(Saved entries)
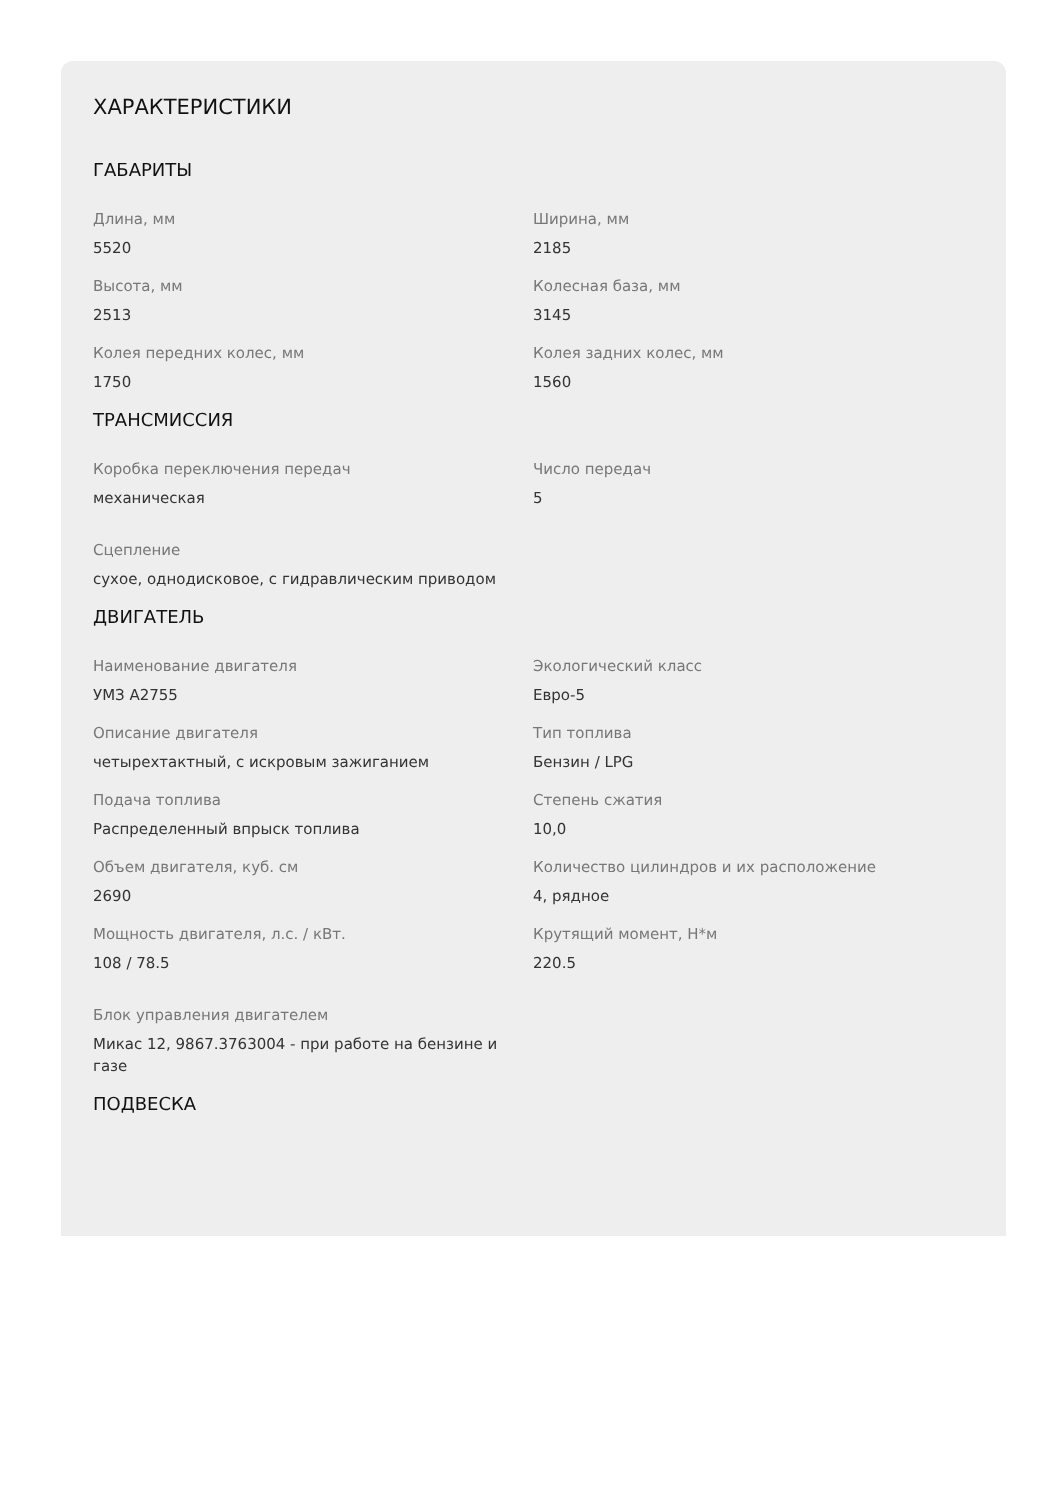ХАРАКТЕРИСТИКИ
ГАБАРИТЫ
Длина, мм
5520
Ширина, мм
2185
Высота, мм
2513
Колесная база, мм
3145
Колея передних колес, мм
1750
Колея задних колес, мм
1560
ТРАНСМИССИЯ
Коробка переключения передач
механическая
Число передач
5
Сцепление
сухое, однодисковое, с гидравлическим приводом
ДВИГАТЕЛЬ
Наименование двигателя
УМЗ А2755
Экологический класс
Евро-5
Описание двигателя
четырехтактный, с искровым зажиганием
Тип топлива
Бензин / LPG
Подача топлива
Распределенный впрыск топлива
Степень сжатия
10,0
Объем двигателя, куб. см
2690
Количество цилиндров и их расположение
4, рядное
Мощность двигателя, л.с. / кВт.
108 / 78.5
Крутящий момент, Н*м
220.5
Блок управления двигателем
Микас 12, 9867.3763004 - при работе на бензине и газе
ПОДВЕСКА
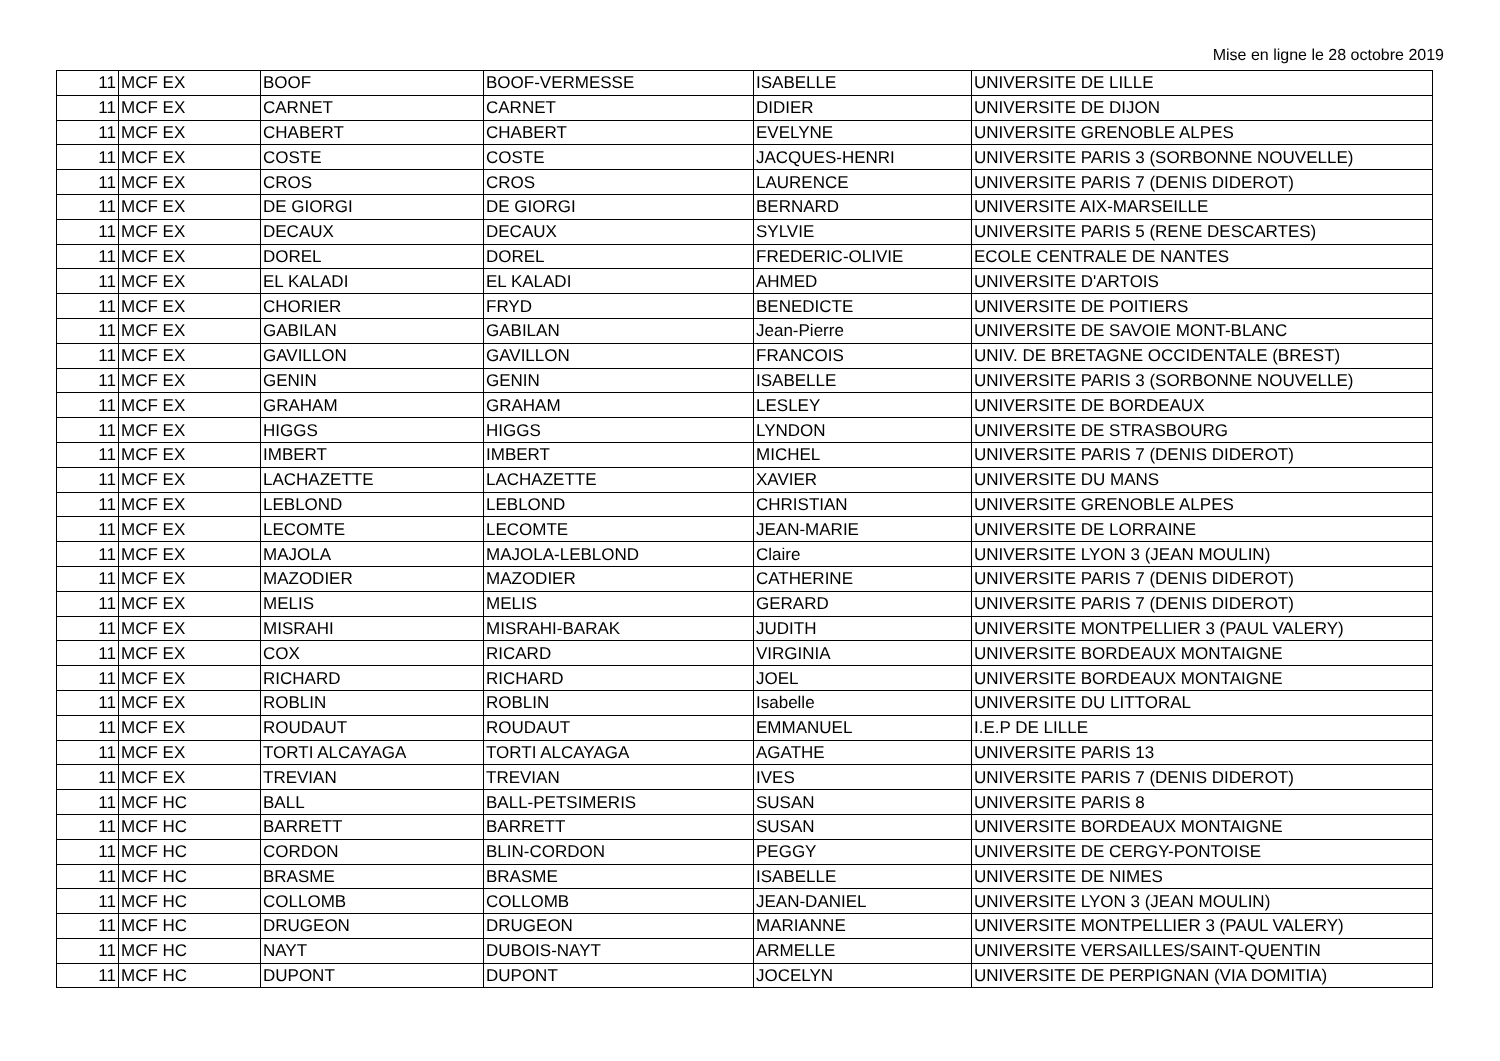Mise en ligne le 28 octobre 2019
| 11 | MCF EX | BOOF | BOOF-VERMESSE | ISABELLE | UNIVERSITE DE LILLE |
| 11 | MCF EX | CARNET | CARNET | DIDIER | UNIVERSITE DE DIJON |
| 11 | MCF EX | CHABERT | CHABERT | EVELYNE | UNIVERSITE GRENOBLE ALPES |
| 11 | MCF EX | COSTE | COSTE | JACQUES-HENRI | UNIVERSITE PARIS 3 (SORBONNE NOUVELLE) |
| 11 | MCF EX | CROS | CROS | LAURENCE | UNIVERSITE PARIS 7 (DENIS DIDEROT) |
| 11 | MCF EX | DE GIORGI | DE GIORGI | BERNARD | UNIVERSITE AIX-MARSEILLE |
| 11 | MCF EX | DECAUX | DECAUX | SYLVIE | UNIVERSITE PARIS 5 (RENE DESCARTES) |
| 11 | MCF EX | DOREL | DOREL | FREDERIC-OLIVIE | ECOLE CENTRALE DE NANTES |
| 11 | MCF EX | EL KALADI | EL KALADI | AHMED | UNIVERSITE D'ARTOIS |
| 11 | MCF EX | CHORIER | FRYD | BENEDICTE | UNIVERSITE DE POITIERS |
| 11 | MCF EX | GABILAN | GABILAN | Jean-Pierre | UNIVERSITE DE SAVOIE MONT-BLANC |
| 11 | MCF EX | GAVILLON | GAVILLON | FRANCOIS | UNIV. DE BRETAGNE OCCIDENTALE (BREST) |
| 11 | MCF EX | GENIN | GENIN | ISABELLE | UNIVERSITE PARIS 3 (SORBONNE NOUVELLE) |
| 11 | MCF EX | GRAHAM | GRAHAM | LESLEY | UNIVERSITE DE BORDEAUX |
| 11 | MCF EX | HIGGS | HIGGS | LYNDON | UNIVERSITE DE STRASBOURG |
| 11 | MCF EX | IMBERT | IMBERT | MICHEL | UNIVERSITE PARIS 7 (DENIS DIDEROT) |
| 11 | MCF EX | LACHAZETTE | LACHAZETTE | XAVIER | UNIVERSITE DU MANS |
| 11 | MCF EX | LEBLOND | LEBLOND | CHRISTIAN | UNIVERSITE GRENOBLE ALPES |
| 11 | MCF EX | LECOMTE | LECOMTE | JEAN-MARIE | UNIVERSITE DE LORRAINE |
| 11 | MCF EX | MAJOLA | MAJOLA-LEBLOND | Claire | UNIVERSITE LYON 3 (JEAN MOULIN) |
| 11 | MCF EX | MAZODIER | MAZODIER | CATHERINE | UNIVERSITE PARIS 7 (DENIS DIDEROT) |
| 11 | MCF EX | MELIS | MELIS | GERARD | UNIVERSITE PARIS 7 (DENIS DIDEROT) |
| 11 | MCF EX | MISRAHI | MISRAHI-BARAK | JUDITH | UNIVERSITE MONTPELLIER 3 (PAUL VALERY) |
| 11 | MCF EX | COX | RICARD | VIRGINIA | UNIVERSITE BORDEAUX MONTAIGNE |
| 11 | MCF EX | RICHARD | RICHARD | JOEL | UNIVERSITE BORDEAUX MONTAIGNE |
| 11 | MCF EX | ROBLIN | ROBLIN | Isabelle | UNIVERSITE DU LITTORAL |
| 11 | MCF EX | ROUDAUT | ROUDAUT | EMMANUEL | I.E.P DE LILLE |
| 11 | MCF EX | TORTI ALCAYAGA | TORTI ALCAYAGA | AGATHE | UNIVERSITE PARIS 13 |
| 11 | MCF EX | TREVIAN | TREVIAN | IVES | UNIVERSITE PARIS 7 (DENIS DIDEROT) |
| 11 | MCF HC | BALL | BALL-PETSIMERIS | SUSAN | UNIVERSITE PARIS 8 |
| 11 | MCF HC | BARRETT | BARRETT | SUSAN | UNIVERSITE BORDEAUX MONTAIGNE |
| 11 | MCF HC | CORDON | BLIN-CORDON | PEGGY | UNIVERSITE DE CERGY-PONTOISE |
| 11 | MCF HC | BRASME | BRASME | ISABELLE | UNIVERSITE DE NIMES |
| 11 | MCF HC | COLLOMB | COLLOMB | JEAN-DANIEL | UNIVERSITE LYON 3 (JEAN MOULIN) |
| 11 | MCF HC | DRUGEON | DRUGEON | MARIANNE | UNIVERSITE MONTPELLIER 3 (PAUL VALERY) |
| 11 | MCF HC | NAYT | DUBOIS-NAYT | ARMELLE | UNIVERSITE VERSAILLES/SAINT-QUENTIN |
| 11 | MCF HC | DUPONT | DUPONT | JOCELYN | UNIVERSITE DE PERPIGNAN (VIA DOMITIA) |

The problem
Supply the number of lines above that contain the word "MONTPELLIER", and nothing else.

Exercise response
2